"Infinity is not a number: that is my point. It is a concept."

In that we agree.

"You can’t add a number to something that is not actually a number. If it were then we would know what one less or one more might be. This is impossible by the definition of infinity — which is bigger than any number you can define or even imagine."

Here you are treating infinity as a number which is bigger than any other number.

Let me ask a question: is 2 centimeters longer than 1 centimeter? Rephrasing it: is the interval [0,2] longer than the interval [0,1]?

In both questions we have a continuous infinite number of points. Jet we instinctively compare those 2 sets and almost anyone will answer that 2 centimeters is longer than 1 centimeter.

Recap: we can make assertions about sets with infinite number of elements, like, for example cardinality (https://en.wikipedia.org/wiki/Cardinality) and even compare 2 sets of infinite number of elements considering some common property of these 2 sets.

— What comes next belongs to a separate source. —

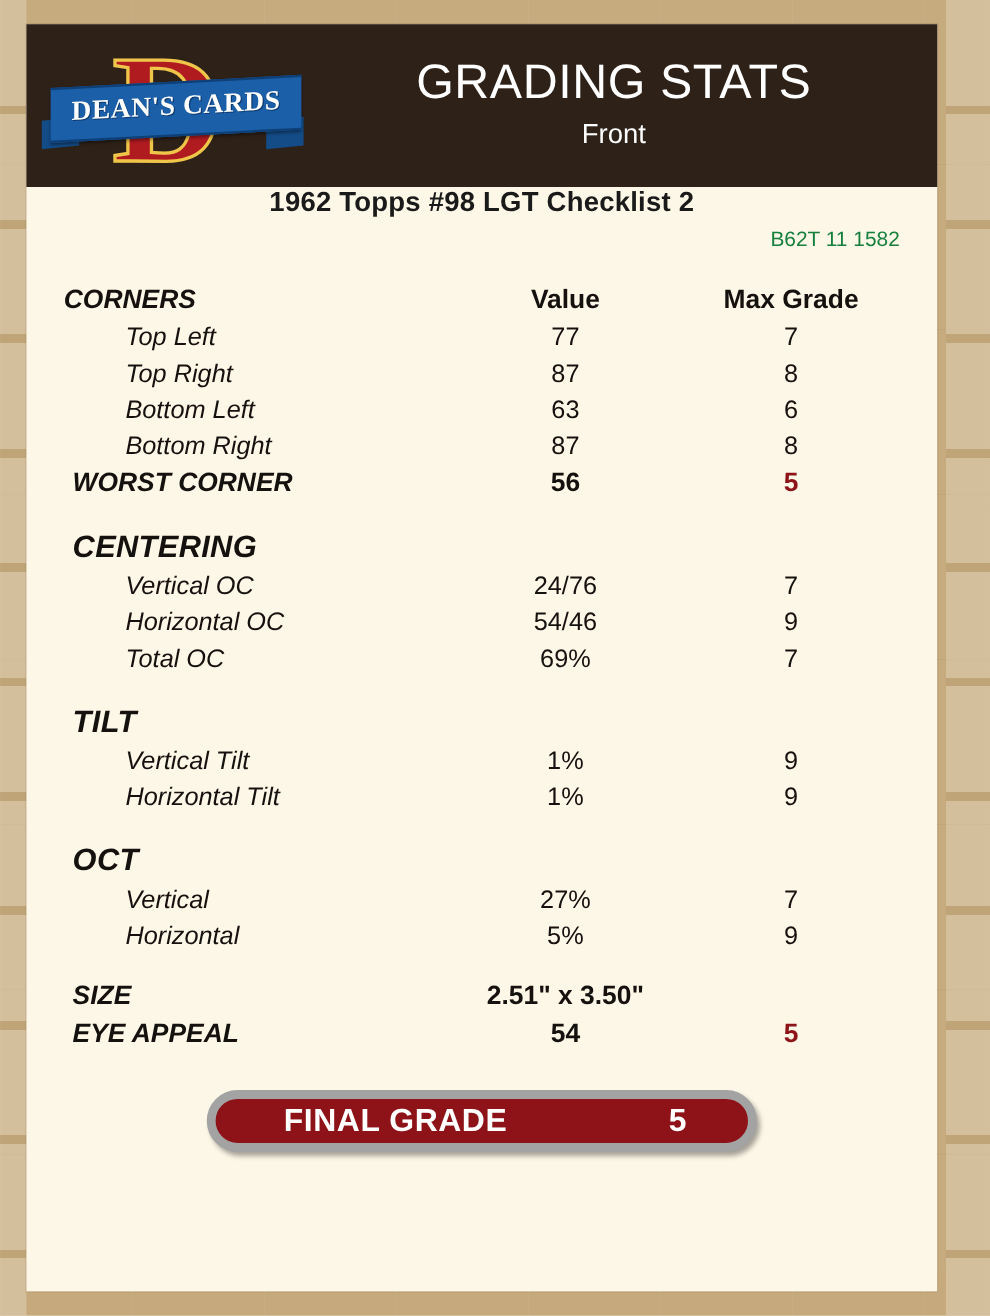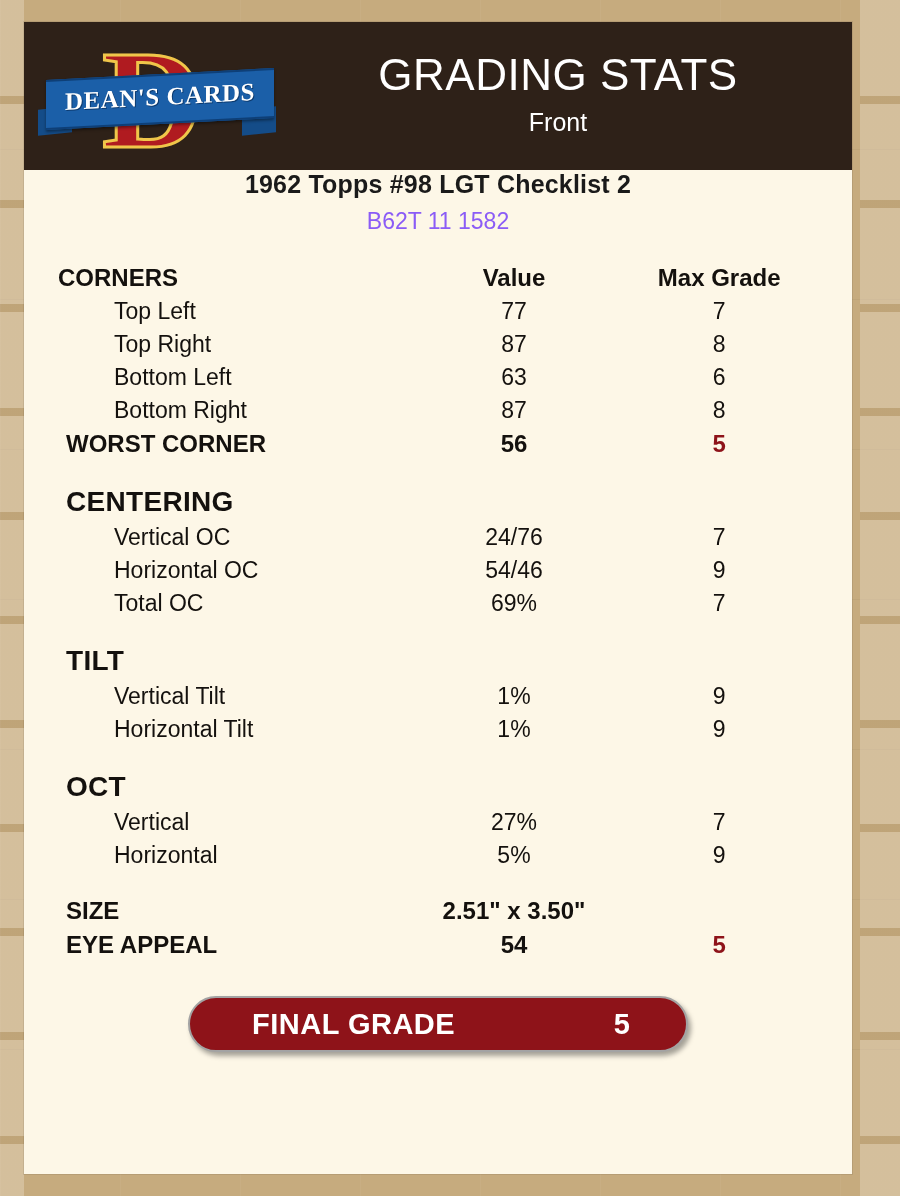"B62T 11 1582" .card-sub { color: #8b5cf6 -> #15803d; font-size: 23px -> 19px; text-align: center -> right }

Since we cannot treat the infinity ∞ as a number, you cannot state that it is not possible to compare the size of sets with infinite number of elements. That's because you are treating infinite like a number and use the the transitive property of equality.

You state:

- number of Integers = ∞

- number or Reals = ∞

and conclude: number of Integers = ∞ = numbers of Reals => number of Integers = number of Reals = ∞.

ERGO it is false that number of Reals > number of integers. They are both infinity and stop.

That is your flow: you are treating infinity as a number and conclude that you cannot assert anything about the size of sets with an infinite number of elements because this size is ∞ and so they are all equal in size.